▶ **Prompt A**
According to the article on the King James Bible's 400th anniversary, on what date did the book's publisher begin its 400-day celebration?
▶ **Prompt B**
Extend the article on the King James Bible's 400th anniversary, picking up after its last sentence.

▶ **Excerpted passage**
FAITH + IDEAS =: last updated 04/05/2011


The Book King James Inspired: 400 Years Later

 April 6, 2011                                                    Volume 4 Issue 6
. . . an e-conversation with the Faculty of Gordon College . . .

By Graeme Bird

Talk about staying power. It’s the book that has never gone out of print, one that remains on the best-seller list of all time. And as millions of people the world over prepare to celebrate the Easter season, they’ll be reading or hearing the story of Jesus from that same book: the King James Bible (KJB), a profoundly influential translation that turns 400 this year.

There have already been events marking this milestone, including exhibitions in locations as far apart as Nashville, Tennessee, and my own birthplace of Dunedin, New Zealand. On November 26, 2010, the book’s publisher even began a 400-day celebration of the original publication of the KJB, which is scheduled to end on December 31, 2011.

Not surprisingly, there has also been a recent spate of books dealing with aspects of the KJB. One—entitled Begat (Oxford, 2010) by English linguist David Crystal—enumerates and analyzes all expressions found in the KJB of 1611 that have survived and influenced the modern English language. Examples include “to everything there is a season,” “beat their swords into plowshares,” “a thorn in the flesh,” “rod of iron,” and “the spirit is willing but the flesh is weak.” Crystal, with his dry wit, includes cases (many he says he discovered on the Internet) where these old sayings have been given a modern twist, such as “ruling with a rod of irony,” or a comment on a new design of toilet: “the spirit is willing but the flush is weak."

▶ **Collected data entries**
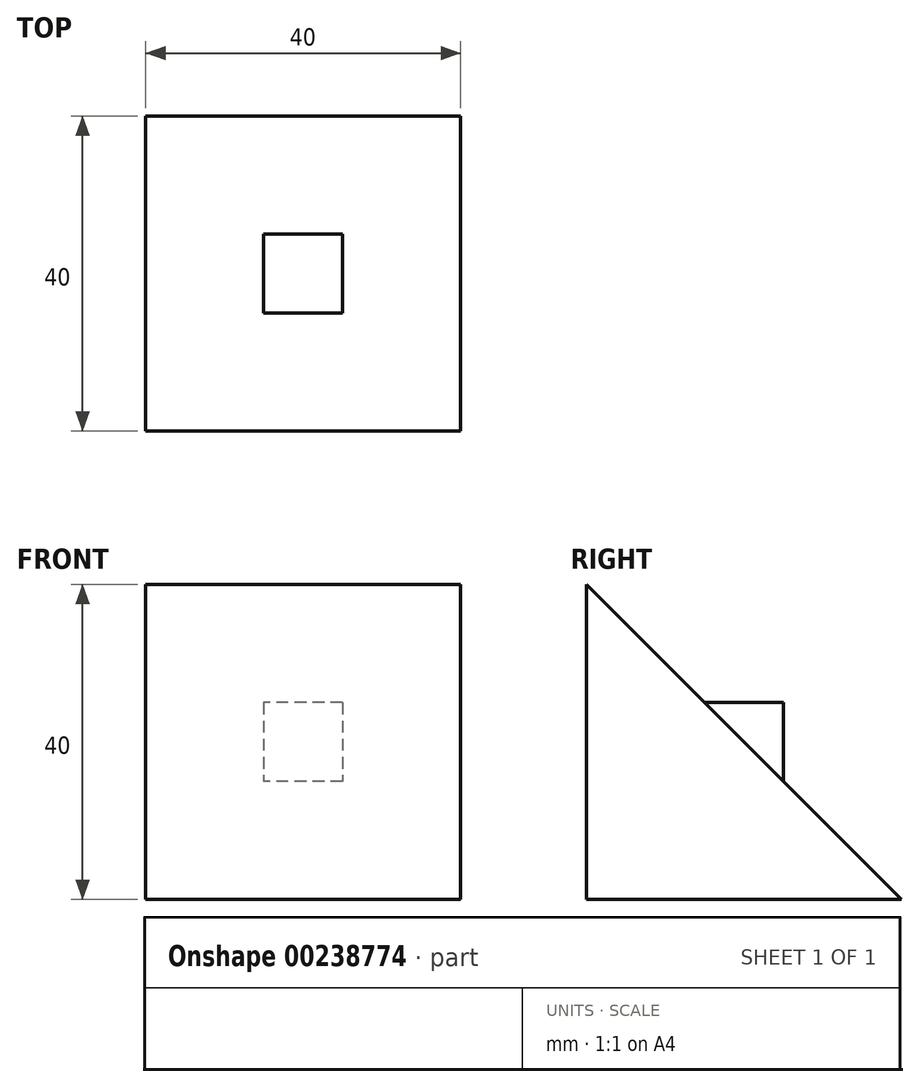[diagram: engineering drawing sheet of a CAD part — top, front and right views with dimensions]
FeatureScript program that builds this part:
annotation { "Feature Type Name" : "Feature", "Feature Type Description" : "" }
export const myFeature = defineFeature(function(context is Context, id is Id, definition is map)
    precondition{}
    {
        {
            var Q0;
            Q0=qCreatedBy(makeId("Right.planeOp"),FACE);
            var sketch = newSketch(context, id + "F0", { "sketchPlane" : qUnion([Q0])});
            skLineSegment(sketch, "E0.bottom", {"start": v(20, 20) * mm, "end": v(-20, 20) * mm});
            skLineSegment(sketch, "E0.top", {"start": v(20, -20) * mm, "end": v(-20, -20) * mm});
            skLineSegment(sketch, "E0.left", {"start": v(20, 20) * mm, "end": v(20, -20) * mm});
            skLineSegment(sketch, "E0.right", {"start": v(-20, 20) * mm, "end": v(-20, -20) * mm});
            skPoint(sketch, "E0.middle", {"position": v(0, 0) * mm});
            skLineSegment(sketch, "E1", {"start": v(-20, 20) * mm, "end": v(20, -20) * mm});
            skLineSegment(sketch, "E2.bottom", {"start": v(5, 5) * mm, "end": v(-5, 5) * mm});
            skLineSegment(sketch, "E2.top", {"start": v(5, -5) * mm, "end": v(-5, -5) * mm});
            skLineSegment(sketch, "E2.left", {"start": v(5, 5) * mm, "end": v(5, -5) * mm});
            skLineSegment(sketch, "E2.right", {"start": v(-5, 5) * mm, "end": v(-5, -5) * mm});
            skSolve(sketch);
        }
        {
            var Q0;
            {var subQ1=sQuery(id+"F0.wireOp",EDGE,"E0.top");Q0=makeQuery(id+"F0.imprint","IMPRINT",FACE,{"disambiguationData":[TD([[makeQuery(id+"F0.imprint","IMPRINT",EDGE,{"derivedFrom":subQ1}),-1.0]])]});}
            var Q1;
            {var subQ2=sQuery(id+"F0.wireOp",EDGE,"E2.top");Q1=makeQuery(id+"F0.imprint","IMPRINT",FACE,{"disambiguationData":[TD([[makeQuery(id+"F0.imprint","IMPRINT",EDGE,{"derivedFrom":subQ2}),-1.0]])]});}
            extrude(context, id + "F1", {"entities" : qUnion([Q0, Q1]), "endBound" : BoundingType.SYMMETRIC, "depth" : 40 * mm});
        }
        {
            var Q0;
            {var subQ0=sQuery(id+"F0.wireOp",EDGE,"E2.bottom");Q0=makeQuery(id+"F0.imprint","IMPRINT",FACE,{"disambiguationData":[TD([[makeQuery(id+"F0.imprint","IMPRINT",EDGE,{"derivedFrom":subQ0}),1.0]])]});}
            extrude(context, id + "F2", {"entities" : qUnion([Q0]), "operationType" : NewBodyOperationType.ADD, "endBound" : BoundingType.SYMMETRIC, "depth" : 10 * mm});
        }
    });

--

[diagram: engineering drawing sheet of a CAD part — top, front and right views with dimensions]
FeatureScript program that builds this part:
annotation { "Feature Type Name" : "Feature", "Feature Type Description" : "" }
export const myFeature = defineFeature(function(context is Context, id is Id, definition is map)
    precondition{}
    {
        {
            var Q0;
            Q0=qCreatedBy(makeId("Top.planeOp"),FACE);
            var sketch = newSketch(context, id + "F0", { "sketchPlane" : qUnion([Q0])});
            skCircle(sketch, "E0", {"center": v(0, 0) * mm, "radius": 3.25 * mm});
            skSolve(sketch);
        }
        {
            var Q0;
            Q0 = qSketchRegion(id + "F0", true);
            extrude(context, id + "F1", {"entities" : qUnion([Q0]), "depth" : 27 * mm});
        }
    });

▶ **Result A**
November 26, 2010.

▶ **Result B**
Why does a 400-year-old translation of the Bible continue to be so influential? One writer claims that “the precision of translation . . . and majesty of style, have enabled that monumental version of the Word of God to become the mainspring of the religion, language, and legal foundations of our civilization.” Indeed the directness of the translation (with a deliberate avoidance of paraphrase) and the beauty of the English style, somehow combine to produce a literary masterpiece, regardless of what one believes of its message.

The process of attaining such stylistic perfection is described in another book, God’s Secretaries (Harper Perennial, 2005). Author Adam Nicolson recounts how a draft of a biblical passage would be read aloud to the members of the translation committee, so that each could hear it and judge whether it achieved a sufficiently high standard of aural excellence.

That quality still resonates with today’s readers and listeners. Consider, for instance, how majestic and unforgettable is the verse, “The LORD is my shepherd, I shall not want,” a majesty just not captured by the more modern, “The LORD is my shepherd, I lack nothing” (New International Version).

Or compare the traditional “Our Father, which art in heaven, hallowed be thy name,” in which the slightly archaic KJB language lends an aura of reverence and devotion, with the more contemporary (or even colloquial) Contemporary English Version: “Our Father in heaven, help us to honor your name.”

In fact the beauty, power, reverence, and “authority” of the KJB (also known as the “Authorized Version” or AV), has occasionally led some groups to claim that it alone possesses divine inspiration (the so-called “King James Only” position); a less extreme version of this belief led to the “New King James Version,” first published in 1979.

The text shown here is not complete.